If that’s the case, perhaps Major League Baseball can do without umpires and let the home team’s manager call balls and strikes.

Democrats in Congress have proposed sweeping legislation to combat Republican efforts to suppress voting in states across the country as well as reform obstacles like campaign finance laws to make elections fairer.

You don’t think that the rich and large corporations paying little or no taxes is a coincidence do you?

To no one’s surprise, the Democrats’ proposals have been opposed by Senate Republicans.

But Sen. Joe Manchin, a Democrat from West Virginia who has consistently frustrated Democrats by refusing to do away with the 60-vote requirement of the filibuster, has offered a compromise.

It eliminates much of what Democrats wanted, like the more ambitious campaign finance reforms, but among other things it bans partisan gerrymandering.

Senate Minority Leader Mitch McConnell, a Republican, has said no – as he has promised to do on all legislation supported by President Joe Biden for the next three-plus years.

But there is talk that Manchin’s plan might attract 10 Republicans needed to pass legislation like this in the Senate – or even five if the filibuster is reformed.

Or that Manchin and other senators would grow so frustrated with Republican obstructionism that they might do away with the filibuster altogether and pass whatever the Democrats wanted.

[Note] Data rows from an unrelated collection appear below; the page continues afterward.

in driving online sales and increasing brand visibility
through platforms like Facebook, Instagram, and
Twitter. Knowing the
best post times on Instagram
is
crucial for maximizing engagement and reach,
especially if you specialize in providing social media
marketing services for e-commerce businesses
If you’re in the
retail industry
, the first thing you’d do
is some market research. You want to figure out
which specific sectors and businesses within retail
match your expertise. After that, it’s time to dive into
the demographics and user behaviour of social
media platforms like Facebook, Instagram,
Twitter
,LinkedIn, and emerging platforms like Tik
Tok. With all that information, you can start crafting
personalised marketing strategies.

But rather than wait for the machinations from Washington to end, Nassau voters – Republicans, Democrats and independents – could take things into their own hands and announce that they will not vote for any candidate who does not support nonpartisan redistricting.

They could tell Republican candidates for the Nassau Legislature that no matter how long they served or what they may have accomplished previously nothing would be more important to them than creating a fair election system where the will of the people is heard.

Yes, this might result in our being wrong in our prediction on the election’s outcome. But a fair election system would be worth the price.